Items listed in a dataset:

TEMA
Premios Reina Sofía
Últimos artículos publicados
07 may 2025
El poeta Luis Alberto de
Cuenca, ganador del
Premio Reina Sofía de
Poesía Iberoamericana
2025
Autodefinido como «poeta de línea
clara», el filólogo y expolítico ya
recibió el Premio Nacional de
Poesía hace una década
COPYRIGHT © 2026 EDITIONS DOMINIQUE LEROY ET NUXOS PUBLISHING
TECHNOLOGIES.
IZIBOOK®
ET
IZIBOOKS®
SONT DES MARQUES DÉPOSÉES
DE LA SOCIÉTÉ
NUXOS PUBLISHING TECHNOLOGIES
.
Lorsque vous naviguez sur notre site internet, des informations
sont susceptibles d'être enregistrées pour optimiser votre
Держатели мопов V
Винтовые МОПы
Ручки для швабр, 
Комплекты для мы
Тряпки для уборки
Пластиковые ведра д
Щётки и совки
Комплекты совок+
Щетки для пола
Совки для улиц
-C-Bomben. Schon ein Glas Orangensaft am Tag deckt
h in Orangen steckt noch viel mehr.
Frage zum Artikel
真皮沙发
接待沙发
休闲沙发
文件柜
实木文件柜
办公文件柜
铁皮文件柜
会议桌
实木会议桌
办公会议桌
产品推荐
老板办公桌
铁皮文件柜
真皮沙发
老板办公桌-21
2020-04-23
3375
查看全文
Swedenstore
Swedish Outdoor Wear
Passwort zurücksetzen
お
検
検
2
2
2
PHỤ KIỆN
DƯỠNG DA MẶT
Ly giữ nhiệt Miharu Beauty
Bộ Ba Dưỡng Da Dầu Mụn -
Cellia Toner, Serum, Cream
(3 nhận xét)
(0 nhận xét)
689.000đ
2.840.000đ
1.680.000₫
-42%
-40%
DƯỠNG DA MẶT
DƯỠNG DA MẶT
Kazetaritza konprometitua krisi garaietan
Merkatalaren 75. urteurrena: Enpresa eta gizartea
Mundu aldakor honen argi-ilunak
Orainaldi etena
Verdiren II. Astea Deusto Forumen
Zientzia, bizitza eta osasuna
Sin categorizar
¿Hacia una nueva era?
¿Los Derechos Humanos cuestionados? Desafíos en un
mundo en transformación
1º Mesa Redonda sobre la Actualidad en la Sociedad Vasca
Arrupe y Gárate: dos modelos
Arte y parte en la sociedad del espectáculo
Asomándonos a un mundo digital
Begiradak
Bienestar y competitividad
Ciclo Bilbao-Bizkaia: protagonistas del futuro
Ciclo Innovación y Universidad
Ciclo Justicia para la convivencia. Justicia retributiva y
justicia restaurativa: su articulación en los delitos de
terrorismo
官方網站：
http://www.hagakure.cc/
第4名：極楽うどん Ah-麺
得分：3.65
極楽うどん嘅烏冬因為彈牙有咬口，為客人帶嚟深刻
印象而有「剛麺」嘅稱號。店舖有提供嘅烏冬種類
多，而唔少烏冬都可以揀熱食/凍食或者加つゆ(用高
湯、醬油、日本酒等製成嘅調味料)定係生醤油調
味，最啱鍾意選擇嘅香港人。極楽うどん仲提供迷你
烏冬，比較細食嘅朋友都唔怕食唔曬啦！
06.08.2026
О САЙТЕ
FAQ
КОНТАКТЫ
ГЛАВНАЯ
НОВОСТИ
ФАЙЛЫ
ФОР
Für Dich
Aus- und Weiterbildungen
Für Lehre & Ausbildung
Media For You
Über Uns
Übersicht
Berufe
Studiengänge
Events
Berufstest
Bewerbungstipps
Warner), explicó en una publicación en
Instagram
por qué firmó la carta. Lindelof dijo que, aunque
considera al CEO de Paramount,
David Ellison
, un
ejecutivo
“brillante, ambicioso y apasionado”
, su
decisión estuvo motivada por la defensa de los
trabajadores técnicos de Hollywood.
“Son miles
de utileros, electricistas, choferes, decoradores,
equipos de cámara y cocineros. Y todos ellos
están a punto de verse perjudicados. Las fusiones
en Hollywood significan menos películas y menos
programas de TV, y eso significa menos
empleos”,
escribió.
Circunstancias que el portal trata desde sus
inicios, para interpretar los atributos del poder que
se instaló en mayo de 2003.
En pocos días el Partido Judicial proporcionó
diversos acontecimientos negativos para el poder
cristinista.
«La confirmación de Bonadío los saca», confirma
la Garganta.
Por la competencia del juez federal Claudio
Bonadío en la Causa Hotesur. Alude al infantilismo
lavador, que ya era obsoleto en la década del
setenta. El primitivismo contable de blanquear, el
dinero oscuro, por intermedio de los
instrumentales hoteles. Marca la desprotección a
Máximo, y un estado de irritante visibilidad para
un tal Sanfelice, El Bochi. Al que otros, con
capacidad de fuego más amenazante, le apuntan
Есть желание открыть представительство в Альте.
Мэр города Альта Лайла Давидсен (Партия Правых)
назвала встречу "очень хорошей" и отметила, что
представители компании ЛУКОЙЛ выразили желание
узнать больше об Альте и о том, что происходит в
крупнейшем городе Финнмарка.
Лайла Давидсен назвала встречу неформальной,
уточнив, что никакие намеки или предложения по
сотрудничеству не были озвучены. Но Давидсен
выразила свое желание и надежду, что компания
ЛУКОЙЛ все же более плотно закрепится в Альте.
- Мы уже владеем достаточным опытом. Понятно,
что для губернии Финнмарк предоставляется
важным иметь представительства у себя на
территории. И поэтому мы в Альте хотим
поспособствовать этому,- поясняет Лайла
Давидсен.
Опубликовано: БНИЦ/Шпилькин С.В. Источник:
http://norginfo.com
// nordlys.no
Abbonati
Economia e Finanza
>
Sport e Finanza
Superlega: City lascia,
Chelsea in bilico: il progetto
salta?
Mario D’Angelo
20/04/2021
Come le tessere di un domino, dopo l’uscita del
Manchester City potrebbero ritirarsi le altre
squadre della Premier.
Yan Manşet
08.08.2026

→ **PROBLEM DESCRIPTION**: Reproduce the material in full, replacing "Swedenstore" with "Sweden Store" and leaving everything else unchanged.

→ **TASK OUTPUT**:
TEMA
Premios Reina Sofía
Últimos artículos publicados
07 may 2025
El poeta Luis Alberto de
Cuenca, ganador del
Premio Reina Sofía de
Poesía Iberoamericana
2025
Autodefinido como «poeta de línea
clara», el filólogo y expolítico ya
recibió el Premio Nacional de
Poesía hace una década
COPYRIGHT © 2026 EDITIONS DOMINIQUE LEROY ET NUXOS PUBLISHING
TECHNOLOGIES.
IZIBOOK®
ET
IZIBOOKS®
SONT DES MARQUES DÉPOSÉES
DE LA SOCIÉTÉ
NUXOS PUBLISHING TECHNOLOGIES
.
Lorsque vous naviguez sur notre site internet, des informations
sont susceptibles d'être enregistrées pour optimiser votre
Держатели мопов V
Винтовые МОПы
Ручки для швабр, 
Комплекты для мы
Тряпки для уборки
Пластиковые ведра д
Щётки и совки
Комплекты совок+
Щетки для пола
Совки для улиц
-C-Bomben. Schon ein Glas Orangensaft am Tag deckt
h in Orangen steckt noch viel mehr.
Frage zum Artikel
真皮沙发
接待沙发
休闲沙发
文件柜
实木文件柜
办公文件柜
铁皮文件柜
会议桌
实木会议桌
办公会议桌
产品推荐
老板办公桌
铁皮文件柜
真皮沙发
老板办公桌-21
2020-04-23
3375
查看全文
Sweden Store
Swedish Outdoor Wear
Passwort zurücksetzen
お
検
検
2
2
2
PHỤ KIỆN
DƯỠNG DA MẶT
Ly giữ nhiệt Miharu Beauty
Bộ Ba Dưỡng Da Dầu Mụn -
Cellia Toner, Serum, Cream
(3 nhận xét)
(0 nhận xét)
689.000đ
2.840.000đ
1.680.000₫
-42%
-40%
DƯỠNG DA MẶT
DƯỠNG DA MẶT
Kazetaritza konprometitua krisi garaietan
Merkatalaren 75. urteurrena: Enpresa eta gizartea
Mundu aldakor honen argi-ilunak
Orainaldi etena
Verdiren II. Astea Deusto Forumen
Zientzia, bizitza eta osasuna
Sin categorizar
¿Hacia una nueva era?
¿Los Derechos Humanos cuestionados? Desafíos en un
mundo en transformación
1º Mesa Redonda sobre la Actualidad en la Sociedad Vasca
Arrupe y Gárate: dos modelos
Arte y parte en la sociedad del espectáculo
Asomándonos a un mundo digital
Begiradak
Bienestar y competitividad
Ciclo Bilbao-Bizkaia: protagonistas del futuro
Ciclo Innovación y Universidad
Ciclo Justicia para la convivencia. Justicia retributiva y
justicia restaurativa: su articulación en los delitos de
terrorismo
官方網站：
http://www.hagakure.cc/
第4名：極楽うどん Ah-麺
得分：3.65
極楽うどん嘅烏冬因為彈牙有咬口，為客人帶嚟深刻
印象而有「剛麺」嘅稱號。店舖有提供嘅烏冬種類
多，而唔少烏冬都可以揀熱食/凍食或者加つゆ(用高
湯、醬油、日本酒等製成嘅調味料)定係生醤油調
味，最啱鍾意選擇嘅香港人。極楽うどん仲提供迷你
烏冬，比較細食嘅朋友都唔怕食唔曬啦！
06.08.2026
О САЙТЕ
FAQ
КОНТАКТЫ
ГЛАВНАЯ
НОВОСТИ
ФАЙЛЫ
ФОР
Für Dich
Aus- und Weiterbildungen
Für Lehre & Ausbildung
Media For You
Über Uns
Übersicht
Berufe
Studiengänge
Events
Berufstest
Bewerbungstipps
Warner), explicó en una publicación en
Instagram
por qué firmó la carta. Lindelof dijo que, aunque
considera al CEO de Paramount,
David Ellison
, un
ejecutivo
“brillante, ambicioso y apasionado”
, su
decisión estuvo motivada por la defensa de los
trabajadores técnicos de Hollywood.
“Son miles
de utileros, electricistas, choferes, decoradores,
equipos de cámara y cocineros. Y todos ellos
están a punto de verse perjudicados. Las fusiones
en Hollywood significan menos películas y menos
programas de TV, y eso significa menos
empleos”,
escribió.
Circunstancias que el portal trata desde sus
inicios, para interpretar los atributos del poder que
se instaló en mayo de 2003.
En pocos días el Partido Judicial proporcionó
diversos acontecimientos negativos para el poder
cristinista.
«La confirmación de Bonadío los saca», confirma
la Garganta.
Por la competencia del juez federal Claudio
Bonadío en la Causa Hotesur. Alude al infantilismo
lavador, que ya era obsoleto en la década del
setenta. El primitivismo contable de blanquear, el
dinero oscuro, por intermedio de los
instrumentales hoteles. Marca la desprotección a
Máximo, y un estado de irritante visibilidad para
un tal Sanfelice, El Bochi. Al que otros, con
capacidad de fuego más amenazante, le apuntan
Есть желание открыть представительство в Альте.
Мэр города Альта Лайла Давидсен (Партия Правых)
назвала встречу "очень хорошей" и отметила, что
представители компании ЛУКОЙЛ выразили желание
узнать больше об Альте и о том, что происходит в
крупнейшем городе Финнмарка.
Лайла Давидсен назвала встречу неформальной,
уточнив, что никакие намеки или предложения по
сотрудничеству не были озвучены. Но Давидсен
выразила свое желание и надежду, что компания
ЛУКОЙЛ все же более плотно закрепится в Альте.
- Мы уже владеем достаточным опытом. Понятно,
что для губернии Финнмарк предоставляется
важным иметь представительства у себя на
территории. И поэтому мы в Альте хотим
поспособствовать этому,- поясняет Лайла
Давидсен.
Опубликовано: БНИЦ/Шпилькин С.В. Источник:
http://norginfo.com
// nordlys.no
Abbonati
Economia e Finanza
>
Sport e Finanza
Superlega: City lascia,
Chelsea in bilico: il progetto
salta?
Mario D’Angelo
20/04/2021
Come le tessere di un domino, dopo l’uscita del
Manchester City potrebbero ritirarsi le altre
squadre della Premier.
Yan Manşet
08.08.2026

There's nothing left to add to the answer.